I hope this isn't another anti-bibs comment!
For some reason, the readership is reluctant to jump on the B.B.B. (the boondocking bibs bandwagon)
XXXXX said…
On a serious note here, in the practice of meditation (which is the process of directing one's
attention inward,) there is an exercise one can engage in which is exactly what you describe, moving one's awareness to the external and then redirecting it to the internal. There's always an external, you know, even when snowbound. It can simply be the external quiet/stillness that one intends to keep their active awareness on. And then to redirect inward to focus on what is happening in one's mind...what are the thoughts, feelings, etc. that emerge spontaneously. I know this isn't really your thing. Just thought I'd mention it.
That is interesting, George. (I know nothing about meditation, proper.)
Anonymous said…
I think it’s rare nowadays for a cabin dweller or winter camper to fret much over “darkness and social isolation”. When cabin fever (internal emphasis) strikes, s/he simply connects to the internet or cranks up the sat antenna. Nevertheless, too much darkness even with outward connections can be daunting.This DVD, Alone in the Wilderness, about Dick Proenneke's 30 years of living alone in Alaska's wilderness, has always impressed me.

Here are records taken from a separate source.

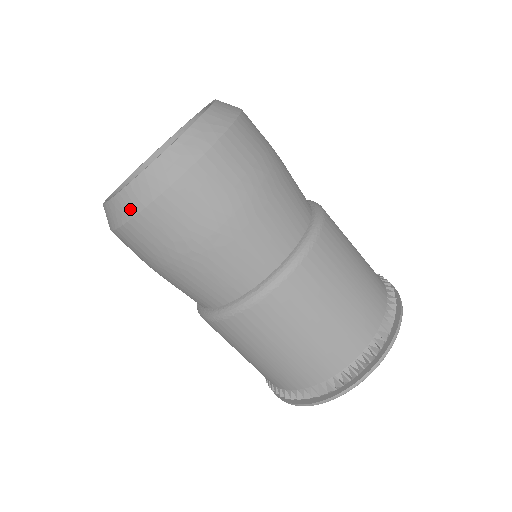
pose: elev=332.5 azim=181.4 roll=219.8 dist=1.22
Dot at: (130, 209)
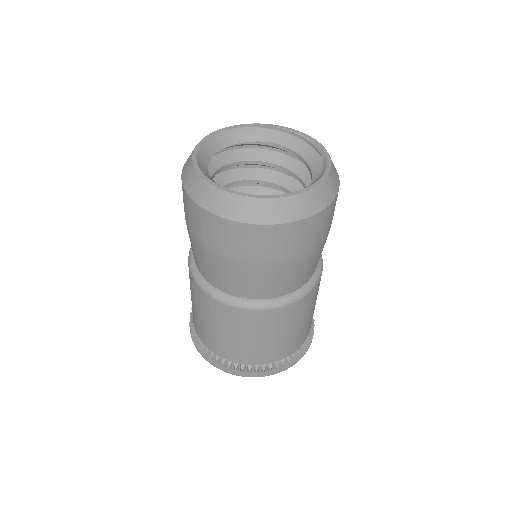
Dot at: (293, 214)
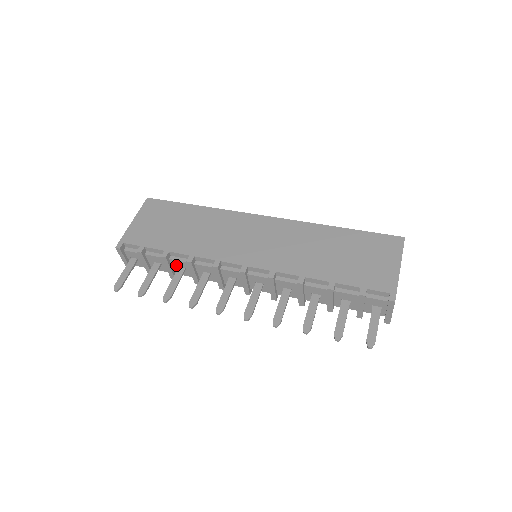
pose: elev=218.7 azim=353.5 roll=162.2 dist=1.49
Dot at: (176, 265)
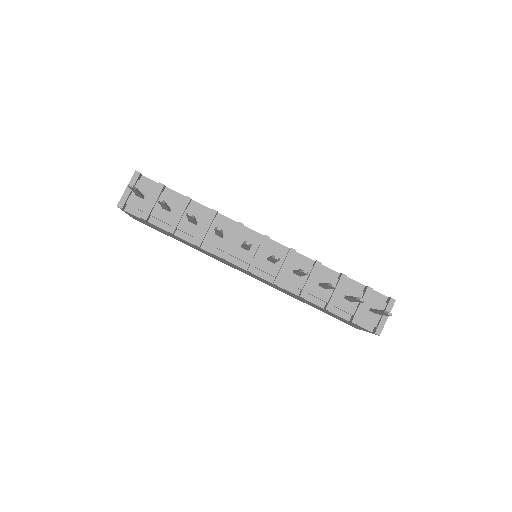
Dot at: occluded
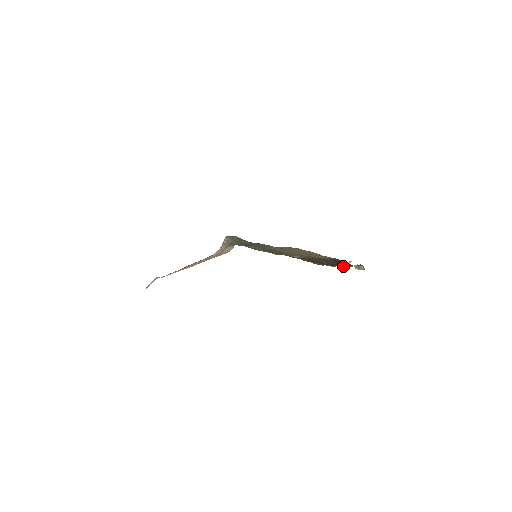
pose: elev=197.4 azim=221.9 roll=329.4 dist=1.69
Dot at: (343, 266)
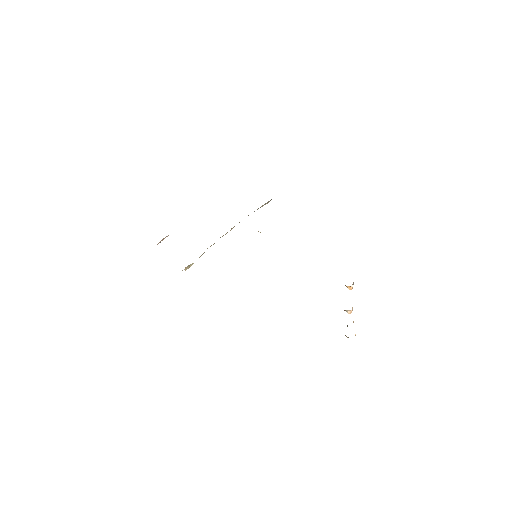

I looked at the website, Chris. But it seemed too much like ye olde "solitary loner with a beard and a tattered copy of Thoreau's Walden, with half the pages stuck together, if you know what I mean."

I know, I know, I am terrible at stereotyping. Maybe I would have to see his DVD to see I am being fair.
Anonymous said…
Yes, one does need to look at the DVD. What was impressive was that he built his cabin, furniture and everything he needed to live by hand, some things with tools he made himself. Anyway, it's not for everyone but it surely made me feel less than secure as a handyman. Chris
XXXXX said…
So what's the scoop on "Great Expectations?"
I am surprised that I have adapted to the prose style of Dickens. I used to think it was too turgid.

He has been criticized for Sentimentalism, but isn't everybody sentimental some of the time?

My favorite novels are not those that have the best plots -- I have accepted the fact that plots are just trite crowd-pleasing junk. But there are so many opportunities to sneak in important comments on 'how to live life' in the middle of a paragraph, and thus avoid obtrusive preaching. I think the novels of the 1700s (including Jane Austen) are better at this than Dickens.
XXXXX said…
I can see your point. I tend to like novels from the Gothic period which began in the late 1700's. I'm not talking about the current definition of "Gothic" here....that's just horror junk. Have you ever read "The Monk" by Matthew Gregory Lewis, written in 1796 I believe. It is credited as introducing the Gothic novel in England. More followed there though "The Monk" is a classic. Lewis was only 21 when he wrote it. It is a bit of the Faustian theme which is probably my #1 favorite plot of all time since it really does speak to the dark side of our human nature.
Can you give an example of Dickens sneaking in a worthwhile "how to live life" comment from "Great Expectations?" I appreciate such things as well. It has been a long time since I read it.